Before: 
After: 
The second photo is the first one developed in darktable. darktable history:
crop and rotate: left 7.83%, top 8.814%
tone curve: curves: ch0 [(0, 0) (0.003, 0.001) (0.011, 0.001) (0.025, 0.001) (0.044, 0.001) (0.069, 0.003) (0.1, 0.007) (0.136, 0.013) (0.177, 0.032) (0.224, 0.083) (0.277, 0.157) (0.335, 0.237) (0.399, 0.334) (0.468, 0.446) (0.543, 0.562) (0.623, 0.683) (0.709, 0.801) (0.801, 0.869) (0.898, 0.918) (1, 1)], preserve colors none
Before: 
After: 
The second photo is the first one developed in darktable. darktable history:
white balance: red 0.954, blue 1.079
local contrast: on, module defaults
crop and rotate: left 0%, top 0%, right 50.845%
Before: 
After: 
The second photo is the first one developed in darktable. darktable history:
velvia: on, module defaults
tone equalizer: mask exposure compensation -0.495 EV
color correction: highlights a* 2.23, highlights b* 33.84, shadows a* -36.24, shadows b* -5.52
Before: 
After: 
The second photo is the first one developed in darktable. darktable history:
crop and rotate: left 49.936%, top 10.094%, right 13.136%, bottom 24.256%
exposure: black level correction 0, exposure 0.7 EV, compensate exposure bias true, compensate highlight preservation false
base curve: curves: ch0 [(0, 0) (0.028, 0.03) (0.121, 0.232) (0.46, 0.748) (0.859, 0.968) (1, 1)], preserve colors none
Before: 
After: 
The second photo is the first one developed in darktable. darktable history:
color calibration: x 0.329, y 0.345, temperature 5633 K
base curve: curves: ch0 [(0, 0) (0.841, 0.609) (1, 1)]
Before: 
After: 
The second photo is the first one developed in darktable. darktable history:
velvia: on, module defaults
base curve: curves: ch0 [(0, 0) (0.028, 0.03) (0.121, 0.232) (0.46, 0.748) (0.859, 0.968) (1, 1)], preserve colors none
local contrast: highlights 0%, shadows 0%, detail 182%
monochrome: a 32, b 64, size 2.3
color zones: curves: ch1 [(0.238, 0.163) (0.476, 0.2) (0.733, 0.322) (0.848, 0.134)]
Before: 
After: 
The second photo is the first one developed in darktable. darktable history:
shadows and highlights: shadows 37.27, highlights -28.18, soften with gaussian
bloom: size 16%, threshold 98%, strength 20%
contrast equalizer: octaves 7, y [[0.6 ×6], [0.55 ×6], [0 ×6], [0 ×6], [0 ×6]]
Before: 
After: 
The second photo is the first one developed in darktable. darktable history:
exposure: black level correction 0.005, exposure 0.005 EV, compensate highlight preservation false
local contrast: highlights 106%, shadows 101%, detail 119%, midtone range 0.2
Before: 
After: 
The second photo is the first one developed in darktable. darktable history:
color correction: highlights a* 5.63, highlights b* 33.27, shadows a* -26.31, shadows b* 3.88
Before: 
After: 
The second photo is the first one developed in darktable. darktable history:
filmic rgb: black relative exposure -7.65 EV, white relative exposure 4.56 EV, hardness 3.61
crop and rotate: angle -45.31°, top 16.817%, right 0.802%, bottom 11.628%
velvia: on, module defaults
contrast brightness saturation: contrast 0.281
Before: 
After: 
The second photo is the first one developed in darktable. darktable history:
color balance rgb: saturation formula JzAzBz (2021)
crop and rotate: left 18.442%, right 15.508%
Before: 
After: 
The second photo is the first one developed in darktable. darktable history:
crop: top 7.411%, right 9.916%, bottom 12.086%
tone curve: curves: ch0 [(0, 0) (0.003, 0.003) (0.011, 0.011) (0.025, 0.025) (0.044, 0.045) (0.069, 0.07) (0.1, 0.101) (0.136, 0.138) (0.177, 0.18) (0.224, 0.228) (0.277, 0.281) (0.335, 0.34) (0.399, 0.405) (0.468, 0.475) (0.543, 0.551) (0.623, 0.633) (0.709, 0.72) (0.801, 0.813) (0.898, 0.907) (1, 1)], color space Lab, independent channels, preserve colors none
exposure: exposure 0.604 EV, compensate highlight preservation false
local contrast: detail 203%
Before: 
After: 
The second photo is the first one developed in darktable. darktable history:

□ □ □ □ □

## INSTRUCTIONS FOR THE TASK
Convert every line above into a JSON array of strings, one string per line, and omit blank lines.

## RESULT OF THIS TASK
[
  "Before: ",
  "After: ",
  "The second photo is the first one developed in darktable. darktable history:",
  "crop and rotate: left 7.83%, top 8.814%",
  "tone curve: curves: ch0 [(0, 0) (0.003, 0.001) (0.011, 0.001) (0.025, 0.001) (0.044, 0.001) (0.069, 0.003) (0.1, 0.007) (0.136, 0.013) (0.177, 0.032) (0.224, 0.083) (0.277, 0.157) (0.335, 0.237) (0.399, 0.334) (0.468, 0.446) (0.543, 0.562) (0.623, 0.683) (0.709, 0.801) (0.801, 0.869) (0.898, 0.918) (1, 1)], preserve colors none",
  "Before: ",
  "After: ",
  "The second photo is the first one developed in darktable. darktable history:",
  "white balance: red 0.954, blue 1.079",
  "local contrast: on, module defaults",
  "crop and rotate: left 0%, top 0%, right 50.845%",
  "Before: ",
  "After: ",
  "The second photo is the first one developed in darktable. darktable history:",
  "velvia: on, module defaults",
  "tone equalizer: mask exposure compensation -0.495 EV",
  "color correction: highlights a* 2.23, highlights b* 33.84, shadows a* -36.24, shadows b* -5.52",
  "Before: ",
  "After: ",
  "The second photo is the first one developed in darktable. darktable history:",
  "crop and rotate: left 49.936%, top 10.094%, right 13.136%, bottom 24.256%",
  "exposure: black level correction 0, exposure 0.7 EV, compensate exposure bias true, compensate highlight preservation false",
  "base curve: curves: ch0 [(0, 0) (0.028, 0.03) (0.121, 0.232) (0.46, 0.748) (0.859, 0.968) (1, 1)], preserve colors none",
  "Before: ",
  "After: ",
  "The second photo is the first one developed in darktable. darktable history:",
  "color calibration: x 0.329, y 0.345, temperature 5633 K",
  "base curve: curves: ch0 [(0, 0) (0.841, 0.609) (1, 1)]",
  "Before: ",
  "After: ",
  "The second photo is the first one developed in darktable. darktable history:",
  "velvia: on, module defaults",
  "base curve: curves: ch0 [(0, 0) (0.028, 0.03) (0.121, 0.232) (0.46, 0.748) (0.859, 0.968) (1, 1)], preserve colors none",
  "local contrast: highlights 0%, shadows 0%, detail 182%",
  "monochrome: a 32, b 64, size 2.3",
  "color zones: curves: ch1 [(0.238, 0.163) (0.476, 0.2) (0.733, 0.322) (0.848, 0.134)]",
  "Before: ",
  "After: ",
  "The second photo is the first one developed in darktable. darktable history:",
  "shadows and highlights: shadows 37.27, highlights -28.18, soften with gaussian",
  "bloom: size 16%, threshold 98%, strength 20%",
  "contrast equalizer: octaves 7, y [[0.6 ×6], [0.55 ×6], [0 ×6], [0 ×6], [0 ×6]]",
  "Before: ",
  "After: ",
  "The second photo is the first one developed in darktable. darktable history:",
  "exposure: black level correction 0.005, exposure 0.005 EV, compensate highlight preservation false",
  "local contrast: highlights 106%, shadows 101%, detail 119%, midtone range 0.2",
  "Before: ",
  "After: ",
  "The second photo is the first one developed in darktable. darktable history:",
  "color correction: highlights a* 5.63, highlights b* 33.27, shadows a* -26.31, shadows b* 3.88",
  "Before: ",
  "After: ",
  "The second photo is the first one developed in darktable. darktable history:",
  "filmic rgb: black relative exposure -7.65 EV, white relative exposure 4.56 EV, hardness 3.61",
  "crop and rotate: angle -45.31°, top 16.817%, right 0.802%, bottom 11.628%",
  "velvia: on, module defaults",
  "contrast brightness saturation: contrast 0.281",
  "Before: ",
  "After: ",
  "The second photo is the first one developed in darktable. darktable history:",
  "color balance rgb: saturation formula JzAzBz (2021)",
  "crop and rotate: left 18.442%, right 15.508%",
  "Before: ",
  "After: ",
  "The second photo is the first one developed in darktable. darktable history:",
  "crop: top 7.411%, right 9.916%, bottom 12.086%",
  "tone curve: curves: ch0 [(0, 0) (0.003, 0.003) (0.011, 0.011) (0.025, 0.025) (0.044, 0.045) (0.069, 0.07) (0.1, 0.101) (0.136, 0.138) (0.177, 0.18) (0.224, 0.228) (0.277, 0.281) (0.335, 0.34) (0.399, 0.405) (0.468, 0.475) (0.543, 0.551) (0.623, 0.633) (0.709, 0.72) (0.801, 0.813) (0.898, 0.907) (1, 1)], color space Lab, independent channels, preserve colors none",
  "exposure: exposure 0.604 EV, compensate highlight preservation false",
  "local contrast: detail 203%",
  "Before: ",
  "After: ",
  "The second photo is the first one developed in darktable. darktable history:"
]